A museologia, falando do lugar e do pensamento da museologia, pode-se dizer que ainda não tem uma epistemologia de pensar o tratamento desses acervos, pois a museologia LGBT ainda é algo muito novo. Há muita produção bibliográfica, mas ainda é uma posição rarefeita pensar as categorias, pois tem categorias que não se adequam às experiências das realidades brasileiras, como por exemplo a categoria queer, que acredito que não se adapta muito às experiências do LGBTs no Brasil.

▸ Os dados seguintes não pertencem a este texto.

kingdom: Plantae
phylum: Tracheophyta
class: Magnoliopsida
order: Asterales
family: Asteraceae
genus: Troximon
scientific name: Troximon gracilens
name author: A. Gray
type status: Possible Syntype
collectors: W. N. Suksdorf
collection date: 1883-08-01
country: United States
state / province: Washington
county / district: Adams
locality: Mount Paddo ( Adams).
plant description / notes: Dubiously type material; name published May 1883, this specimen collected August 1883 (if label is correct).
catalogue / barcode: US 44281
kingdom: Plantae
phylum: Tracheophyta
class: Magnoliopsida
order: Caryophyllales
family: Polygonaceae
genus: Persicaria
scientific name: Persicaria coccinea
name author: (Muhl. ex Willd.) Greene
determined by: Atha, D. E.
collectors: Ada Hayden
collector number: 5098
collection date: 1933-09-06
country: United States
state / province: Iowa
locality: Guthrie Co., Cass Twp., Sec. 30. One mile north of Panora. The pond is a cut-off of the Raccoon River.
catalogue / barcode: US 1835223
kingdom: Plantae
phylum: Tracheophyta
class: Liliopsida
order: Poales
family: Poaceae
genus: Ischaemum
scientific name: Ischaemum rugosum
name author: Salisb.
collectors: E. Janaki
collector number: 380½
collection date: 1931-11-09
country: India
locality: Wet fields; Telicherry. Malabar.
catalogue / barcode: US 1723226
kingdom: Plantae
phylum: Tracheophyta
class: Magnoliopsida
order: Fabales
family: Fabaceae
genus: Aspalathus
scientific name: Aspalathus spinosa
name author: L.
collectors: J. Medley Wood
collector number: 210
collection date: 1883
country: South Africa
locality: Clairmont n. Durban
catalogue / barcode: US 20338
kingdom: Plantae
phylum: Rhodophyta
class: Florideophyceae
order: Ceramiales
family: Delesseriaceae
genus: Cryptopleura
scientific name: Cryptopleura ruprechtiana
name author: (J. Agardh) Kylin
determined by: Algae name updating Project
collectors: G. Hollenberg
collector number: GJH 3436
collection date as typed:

É necessário pensar na memória de pessoas trans e travestis, porque quando se fala de acervo das pessoas trans e travestis do Brasil, quase que não existe. É preciso refletir sobre o acervo de pessoas LGBTs que está se perdendo. Portanto, são muitos desafios, mas já existem muitas iniciativas bacanas. Por fim, indico a Rede LGBT de Memória e Museologia Social, que é uma iniciativa interessante que reúne o país inteiro com pesquisadores do campo da museologia e que estão tratando essa questão desses acervos e arquivos.